All employees will also receive a prorated stipend – full-time employees will receive the full $1,000, amounts are proportional for part-time employees (for example, an employee working 75% of the time would receive $750).
“The 3% is teacher salary amounts from this current year with 3% added on,” Business Manager Pete Kempen said. “Teachers that have completed the requirements of professional development earn their step increase on the salary schedule, and that amount is removed from the total. The remainder is then spread across the salary schedule to determine individual cell increases.
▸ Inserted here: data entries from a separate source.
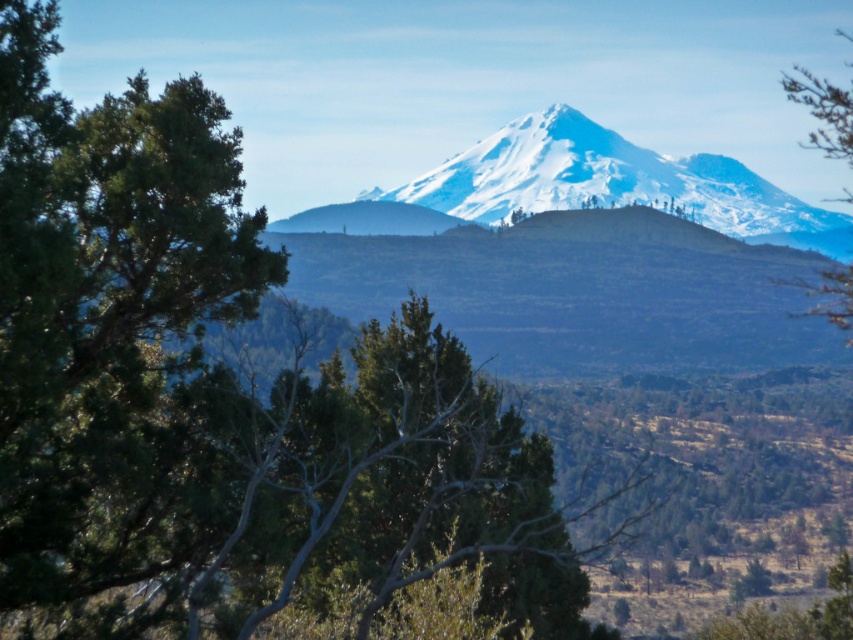
Is point (538, 195) behind point (828, 147)?

No.

Based on the photo, who is positioned more to the right, snowy white mountain at center or green matte tree at right?

Positioned to the right is green matte tree at right.

Does point (795, 244) lie behind point (815, 115)?

That is False.

Locate an element on the screen. snowy white mountain at center is located at coordinates (x=608, y=184).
In effect, teachers that earn more receive less of a percentage than those teachers who are just starting their careers percentage-wise.”
Board members said these measures would allow them to remain competitive with surrounding districts and retain current employees while still practicing fiscal responsibility.
“We wanted to make sure that we had incentives in place, because we want to honor our staff,” Rohm said. “We have wonderfully talented people that deserve the world.”
De Pere Board of Park Commissioners
Self-serve kayak rental project moves forward
Definitely De Pere is proposing the Bomier boat launch site become a self-serve kayak rental next year.
Phase I involves one kayak rack at Bomier with six rentable kayaks, accessible through an app, to open in 2023.
One kayak rack and six kayaks are estimated to cost $12,600.
“The kayak rental project will bring more people to downtown, and increase vibrancy and vitality,” the organization said in its proposal letter to the De Pere Board of Park Commissioners, asking the city to partner with it and Kayak Wisconsin for the project.
“There’s been a really strong desire that has been communicated to us by the community to better activate our river, specifically, with kayaks,” Tina Quigley, executive director of Definitely De Pere, said.
Phase II could start the following year with two more kayak racks and 12 kayaks at Voyageur Park.
Definitely De Pere and Kayak Wisconsin would raise those funds, while the city would be asked to prepare the launch site, including an 8’ x 15’ gravel or concrete base for the rack system.
Quigley said her group is so sure of the project’s success that if the city is hesitant to spring for the installment, they’d raise the $2,000 or $3,000 for it.
She said with the opening in 2023 of the Mulva Cultural Center, up to 150,000 people per year are expected to visit downtown De Pere and they will be on the lookout for other activities to do.
Not everyone’s completely sold on the location, though.
“Why wouldn’t Voyageur Park be the first place to do this?” Commissioner Jim Kneiszl asked.
One reason, Quigley said, is Bomier already has a boat launch, so all it would need is the rack base.
Another – visibility.
“For people who are traveling across the bridge, or who are at the Mulva Center, they will see, physically see, those kayaks and see the launch at Bomier,” Quigley said.
She said the clock is ticking to get started on Phase I.
“The Bomier location provides the ability to launch the project in 2023 without waiting another year,” Quigley said. “I think that’s important seeing that the communities south of us are already ahead of the game.”
The park board unanimously gave Definitely De Pere the go-ahead to start fundraising for Phase I when it met April 21.
Next the proposal will head to the Common Council to hammer out the project’s final details.